Extracted records:

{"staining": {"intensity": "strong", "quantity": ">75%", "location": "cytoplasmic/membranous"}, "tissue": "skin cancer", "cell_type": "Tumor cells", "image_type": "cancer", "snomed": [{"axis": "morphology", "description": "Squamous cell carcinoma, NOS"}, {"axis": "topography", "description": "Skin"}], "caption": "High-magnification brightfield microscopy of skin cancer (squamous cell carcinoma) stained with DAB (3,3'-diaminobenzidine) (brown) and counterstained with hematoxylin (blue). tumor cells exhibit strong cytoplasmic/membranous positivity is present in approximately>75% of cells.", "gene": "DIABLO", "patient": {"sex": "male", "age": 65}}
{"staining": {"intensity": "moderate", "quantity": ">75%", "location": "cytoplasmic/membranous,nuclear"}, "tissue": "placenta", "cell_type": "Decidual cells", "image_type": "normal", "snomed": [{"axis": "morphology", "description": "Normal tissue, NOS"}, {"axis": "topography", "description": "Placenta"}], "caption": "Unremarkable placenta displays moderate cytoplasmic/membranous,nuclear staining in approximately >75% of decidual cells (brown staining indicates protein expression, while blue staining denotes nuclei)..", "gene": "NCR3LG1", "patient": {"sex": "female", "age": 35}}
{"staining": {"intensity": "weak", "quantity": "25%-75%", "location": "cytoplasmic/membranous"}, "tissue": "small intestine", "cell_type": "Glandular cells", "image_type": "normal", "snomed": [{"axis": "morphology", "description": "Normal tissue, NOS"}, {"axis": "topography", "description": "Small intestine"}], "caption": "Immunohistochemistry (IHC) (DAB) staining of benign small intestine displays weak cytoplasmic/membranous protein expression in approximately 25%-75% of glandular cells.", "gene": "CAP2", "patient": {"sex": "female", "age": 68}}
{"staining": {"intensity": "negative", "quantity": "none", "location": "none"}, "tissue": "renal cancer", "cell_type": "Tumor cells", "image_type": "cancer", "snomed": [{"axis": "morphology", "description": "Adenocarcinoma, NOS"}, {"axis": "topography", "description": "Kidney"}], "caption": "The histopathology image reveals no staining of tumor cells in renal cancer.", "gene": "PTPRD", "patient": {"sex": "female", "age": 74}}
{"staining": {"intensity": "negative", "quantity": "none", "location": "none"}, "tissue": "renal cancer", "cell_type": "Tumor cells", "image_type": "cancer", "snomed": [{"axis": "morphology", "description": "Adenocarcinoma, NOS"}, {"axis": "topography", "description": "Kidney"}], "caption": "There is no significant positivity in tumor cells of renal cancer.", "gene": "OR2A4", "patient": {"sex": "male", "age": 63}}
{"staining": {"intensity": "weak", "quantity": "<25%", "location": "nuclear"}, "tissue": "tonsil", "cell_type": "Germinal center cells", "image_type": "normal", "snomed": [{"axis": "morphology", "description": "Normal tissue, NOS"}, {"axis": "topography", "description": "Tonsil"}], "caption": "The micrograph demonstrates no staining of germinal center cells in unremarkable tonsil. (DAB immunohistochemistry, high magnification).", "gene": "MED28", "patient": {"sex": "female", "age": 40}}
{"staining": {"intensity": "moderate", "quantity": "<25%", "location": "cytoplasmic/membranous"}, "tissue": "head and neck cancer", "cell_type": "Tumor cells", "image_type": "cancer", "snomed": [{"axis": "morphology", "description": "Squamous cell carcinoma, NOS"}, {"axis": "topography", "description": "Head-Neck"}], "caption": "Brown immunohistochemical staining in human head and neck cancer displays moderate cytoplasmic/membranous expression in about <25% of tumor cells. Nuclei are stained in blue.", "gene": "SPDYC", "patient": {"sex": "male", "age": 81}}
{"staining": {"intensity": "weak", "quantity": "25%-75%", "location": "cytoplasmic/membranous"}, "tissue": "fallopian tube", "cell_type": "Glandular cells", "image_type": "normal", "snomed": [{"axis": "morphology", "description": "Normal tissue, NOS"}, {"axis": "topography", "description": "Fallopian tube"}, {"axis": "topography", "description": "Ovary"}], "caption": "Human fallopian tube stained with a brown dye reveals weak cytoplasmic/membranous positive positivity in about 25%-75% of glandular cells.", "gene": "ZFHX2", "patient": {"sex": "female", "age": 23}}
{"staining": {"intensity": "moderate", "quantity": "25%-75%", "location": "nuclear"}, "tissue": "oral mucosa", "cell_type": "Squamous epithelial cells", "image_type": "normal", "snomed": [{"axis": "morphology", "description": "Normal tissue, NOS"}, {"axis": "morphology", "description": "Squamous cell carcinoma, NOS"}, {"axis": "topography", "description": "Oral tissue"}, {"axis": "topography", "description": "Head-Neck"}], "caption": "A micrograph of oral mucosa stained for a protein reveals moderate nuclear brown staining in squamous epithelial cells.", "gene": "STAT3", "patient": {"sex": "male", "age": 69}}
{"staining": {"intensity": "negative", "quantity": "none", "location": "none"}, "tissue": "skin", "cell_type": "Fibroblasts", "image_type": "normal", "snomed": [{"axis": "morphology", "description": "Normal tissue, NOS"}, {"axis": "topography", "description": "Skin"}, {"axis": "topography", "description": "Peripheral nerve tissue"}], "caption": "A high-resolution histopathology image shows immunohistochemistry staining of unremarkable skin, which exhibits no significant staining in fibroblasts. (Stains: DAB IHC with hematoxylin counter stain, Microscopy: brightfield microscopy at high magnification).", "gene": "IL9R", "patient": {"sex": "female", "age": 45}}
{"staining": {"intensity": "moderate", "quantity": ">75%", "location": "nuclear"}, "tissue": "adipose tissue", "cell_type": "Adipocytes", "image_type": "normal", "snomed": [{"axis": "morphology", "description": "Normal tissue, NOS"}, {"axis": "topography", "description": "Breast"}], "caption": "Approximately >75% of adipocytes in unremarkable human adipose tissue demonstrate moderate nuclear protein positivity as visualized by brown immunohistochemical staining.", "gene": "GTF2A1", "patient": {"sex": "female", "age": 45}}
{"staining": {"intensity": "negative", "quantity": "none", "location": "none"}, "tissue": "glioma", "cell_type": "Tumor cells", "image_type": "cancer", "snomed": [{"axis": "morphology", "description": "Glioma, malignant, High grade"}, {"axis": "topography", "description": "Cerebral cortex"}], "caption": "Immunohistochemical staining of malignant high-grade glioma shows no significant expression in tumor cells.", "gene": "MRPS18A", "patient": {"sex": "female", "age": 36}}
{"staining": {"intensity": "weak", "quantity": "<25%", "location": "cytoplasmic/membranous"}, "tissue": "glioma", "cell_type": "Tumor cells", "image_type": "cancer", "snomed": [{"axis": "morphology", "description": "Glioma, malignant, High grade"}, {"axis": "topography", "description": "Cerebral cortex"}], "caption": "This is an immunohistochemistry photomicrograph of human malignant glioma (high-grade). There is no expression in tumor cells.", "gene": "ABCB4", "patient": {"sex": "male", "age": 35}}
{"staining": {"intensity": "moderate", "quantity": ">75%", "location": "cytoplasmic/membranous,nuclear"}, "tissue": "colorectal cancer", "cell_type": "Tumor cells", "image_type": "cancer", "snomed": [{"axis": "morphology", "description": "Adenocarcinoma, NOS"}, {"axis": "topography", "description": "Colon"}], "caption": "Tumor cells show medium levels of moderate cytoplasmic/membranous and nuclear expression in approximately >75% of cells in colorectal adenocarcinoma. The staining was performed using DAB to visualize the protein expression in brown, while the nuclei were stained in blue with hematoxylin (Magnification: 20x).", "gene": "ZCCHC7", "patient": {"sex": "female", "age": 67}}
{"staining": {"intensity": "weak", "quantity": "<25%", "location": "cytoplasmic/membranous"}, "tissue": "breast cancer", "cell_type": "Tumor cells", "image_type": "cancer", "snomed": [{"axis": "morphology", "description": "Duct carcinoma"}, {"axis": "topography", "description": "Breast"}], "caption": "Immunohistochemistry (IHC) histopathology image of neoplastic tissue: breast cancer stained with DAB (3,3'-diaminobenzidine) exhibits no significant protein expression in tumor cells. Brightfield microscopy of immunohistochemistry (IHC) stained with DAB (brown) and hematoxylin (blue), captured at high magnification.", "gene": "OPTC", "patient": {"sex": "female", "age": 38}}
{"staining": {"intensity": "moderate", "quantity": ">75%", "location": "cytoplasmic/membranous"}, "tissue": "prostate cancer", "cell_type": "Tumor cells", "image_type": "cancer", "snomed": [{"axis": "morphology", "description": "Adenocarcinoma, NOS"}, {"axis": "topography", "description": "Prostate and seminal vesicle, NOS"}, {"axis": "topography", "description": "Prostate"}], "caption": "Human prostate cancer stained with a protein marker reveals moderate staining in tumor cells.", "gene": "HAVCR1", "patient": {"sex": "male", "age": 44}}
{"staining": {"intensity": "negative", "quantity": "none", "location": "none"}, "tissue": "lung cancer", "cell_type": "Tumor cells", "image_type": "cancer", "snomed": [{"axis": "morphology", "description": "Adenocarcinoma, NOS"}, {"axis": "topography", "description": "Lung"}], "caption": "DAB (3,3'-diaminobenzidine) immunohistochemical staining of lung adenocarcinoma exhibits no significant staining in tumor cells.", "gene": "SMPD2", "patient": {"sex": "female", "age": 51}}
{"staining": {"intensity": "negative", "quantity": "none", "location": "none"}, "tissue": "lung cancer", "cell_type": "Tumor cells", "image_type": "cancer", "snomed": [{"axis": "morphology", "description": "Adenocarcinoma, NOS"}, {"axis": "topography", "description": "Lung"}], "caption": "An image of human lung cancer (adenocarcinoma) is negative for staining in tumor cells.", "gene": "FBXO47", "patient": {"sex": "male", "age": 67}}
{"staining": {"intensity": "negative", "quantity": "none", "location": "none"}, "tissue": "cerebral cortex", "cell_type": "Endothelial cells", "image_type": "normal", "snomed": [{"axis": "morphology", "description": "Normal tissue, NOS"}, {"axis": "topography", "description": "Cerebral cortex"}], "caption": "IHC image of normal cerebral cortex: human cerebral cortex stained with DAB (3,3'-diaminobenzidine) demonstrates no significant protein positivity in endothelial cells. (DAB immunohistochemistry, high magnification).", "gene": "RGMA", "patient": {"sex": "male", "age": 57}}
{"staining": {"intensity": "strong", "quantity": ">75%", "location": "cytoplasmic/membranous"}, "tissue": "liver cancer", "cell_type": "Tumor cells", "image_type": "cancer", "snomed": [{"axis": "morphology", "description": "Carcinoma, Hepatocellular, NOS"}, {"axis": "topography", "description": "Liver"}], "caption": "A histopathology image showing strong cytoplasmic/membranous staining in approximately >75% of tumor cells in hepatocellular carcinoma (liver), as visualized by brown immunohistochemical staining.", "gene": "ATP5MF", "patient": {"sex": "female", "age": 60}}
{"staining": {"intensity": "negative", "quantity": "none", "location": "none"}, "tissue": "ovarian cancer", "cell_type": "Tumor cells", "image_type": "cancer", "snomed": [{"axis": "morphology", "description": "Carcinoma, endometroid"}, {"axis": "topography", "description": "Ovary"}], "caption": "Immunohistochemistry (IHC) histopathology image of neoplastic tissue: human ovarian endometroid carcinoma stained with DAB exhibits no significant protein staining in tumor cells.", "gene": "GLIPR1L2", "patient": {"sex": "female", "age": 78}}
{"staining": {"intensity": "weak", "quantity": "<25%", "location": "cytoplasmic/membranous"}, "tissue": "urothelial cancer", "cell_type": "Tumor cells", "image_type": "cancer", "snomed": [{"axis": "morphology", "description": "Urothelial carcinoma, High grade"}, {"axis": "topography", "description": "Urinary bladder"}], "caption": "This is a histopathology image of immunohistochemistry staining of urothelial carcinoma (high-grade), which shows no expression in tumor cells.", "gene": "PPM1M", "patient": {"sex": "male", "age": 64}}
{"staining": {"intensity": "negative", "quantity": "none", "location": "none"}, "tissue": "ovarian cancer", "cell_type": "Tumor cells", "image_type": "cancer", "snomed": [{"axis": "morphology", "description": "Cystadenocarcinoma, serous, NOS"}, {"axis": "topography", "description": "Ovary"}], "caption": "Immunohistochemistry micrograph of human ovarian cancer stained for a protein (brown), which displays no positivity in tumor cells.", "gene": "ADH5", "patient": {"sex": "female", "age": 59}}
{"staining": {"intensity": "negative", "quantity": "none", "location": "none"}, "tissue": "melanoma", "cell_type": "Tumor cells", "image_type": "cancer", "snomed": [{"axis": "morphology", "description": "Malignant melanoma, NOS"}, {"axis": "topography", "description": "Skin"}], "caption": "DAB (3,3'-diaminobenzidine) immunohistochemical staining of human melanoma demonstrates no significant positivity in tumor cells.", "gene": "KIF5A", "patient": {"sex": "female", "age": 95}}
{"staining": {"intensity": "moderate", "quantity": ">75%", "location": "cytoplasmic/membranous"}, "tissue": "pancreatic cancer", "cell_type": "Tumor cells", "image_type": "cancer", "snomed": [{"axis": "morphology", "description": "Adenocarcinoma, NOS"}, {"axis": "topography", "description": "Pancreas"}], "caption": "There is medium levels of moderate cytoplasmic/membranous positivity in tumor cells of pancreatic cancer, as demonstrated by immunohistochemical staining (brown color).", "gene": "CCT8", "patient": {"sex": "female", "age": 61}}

TASK PROMPT:
Exactly the lines above from the one with "image of human" to the one with "image of normal", both included, are to be quoted; leave the rest out.

TASK SOLUTION:
{"staining": {"intensity": "negative", "quantity": "none", "location": "none"}, "tissue": "lung cancer", "cell_type": "Tumor cells", "image_type": "cancer", "snomed": [{"axis": "morphology", "description": "Adenocarcinoma, NOS"}, {"axis": "topography", "description": "Lung"}], "caption": "An image of human lung cancer (adenocarcinoma) is negative for staining in tumor cells.", "gene": "FBXO47", "patient": {"sex": "male", "age": 67}}
{"staining": {"intensity": "negative", "quantity": "none", "location": "none"}, "tissue": "cerebral cortex", "cell_type": "Endothelial cells", "image_type": "normal", "snomed": [{"axis": "morphology", "description": "Normal tissue, NOS"}, {"axis": "topography", "description": "Cerebral cortex"}], "caption": "IHC image of normal cerebral cortex: human cerebral cortex stained with DAB (3,3'-diaminobenzidine) demonstrates no significant protein positivity in endothelial cells. (DAB immunohistochemistry, high magnification).", "gene": "RGMA", "patient": {"sex": "male", "age": 57}}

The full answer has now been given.